Prezydent USA Barack Obama spotka się w sobotę w Białym Domu ze swoimi poprzednikami George'em W. Bushem i Billem Clintonem, których wybrał do pokierowania zbieraniem prywatnych funduszy na pomoc dla Haiti. Kraj spustoszyło we wtorek potężne trzęsienie ziemi.

Obama podkreślił w piątek wyjątkową skalę spustoszeń, spowodowanych przez kataklizm. Jak mówił, serce się kraje w obliczu strat. Obiecał też, że Stany Zjednoczone uczynią, co niezbędne, by ratować życie Haitańczyków i umożliwić ich krajowi podźwignięcie się ze zniszczeń.
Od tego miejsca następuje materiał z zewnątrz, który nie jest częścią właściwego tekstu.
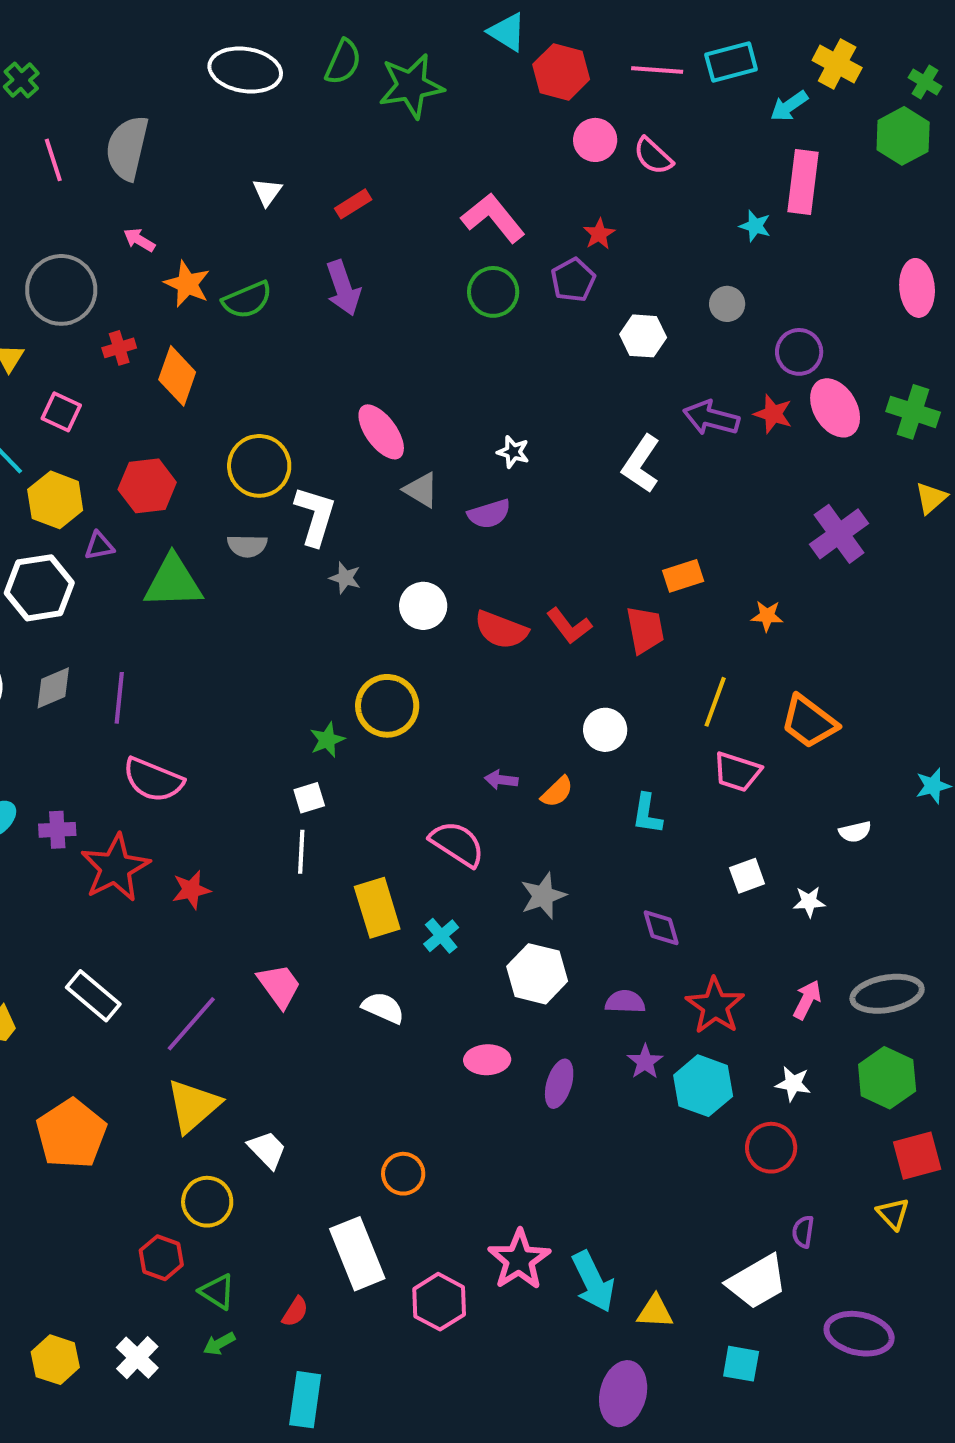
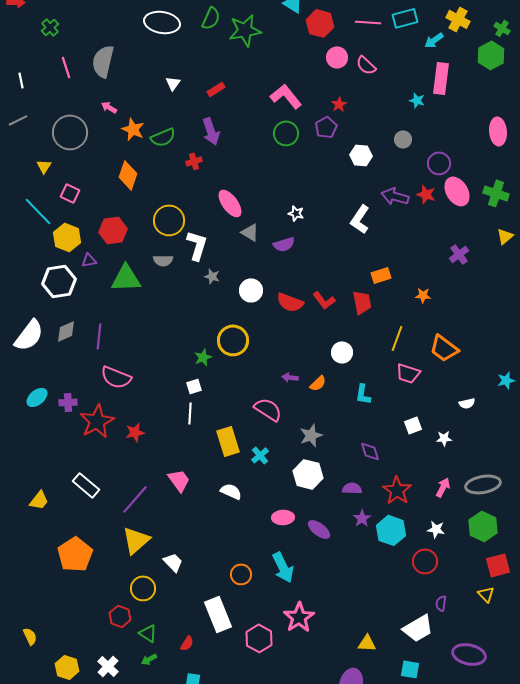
red cross: (119, 348) -> (194, 161), moved
purple cross: (839, 534) -> (459, 254), size x0.7
purple ellipse: (559, 1084) -> (319, 529), turned -70
cyan arrow: (593, 1282) -> (283, 567), moved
Liczbę ofiar trzęsienia ziemi szacuje się wstępnie na dziesiątki tysięcy. Panamerykańska Organizacja Zdrowia (PAHO) mówi o 50-100 tysiącach zabitych. Tysiące rannych podczas trzęsienia spędziło tymczasem kolejną noc pod gołym niebem, na ulicach i chodnikach, w oczekiwaniu na pomoc. Ludzie błagają o jedzenie i wodę, a także o pomoc w poszukiwaniu najbliższych.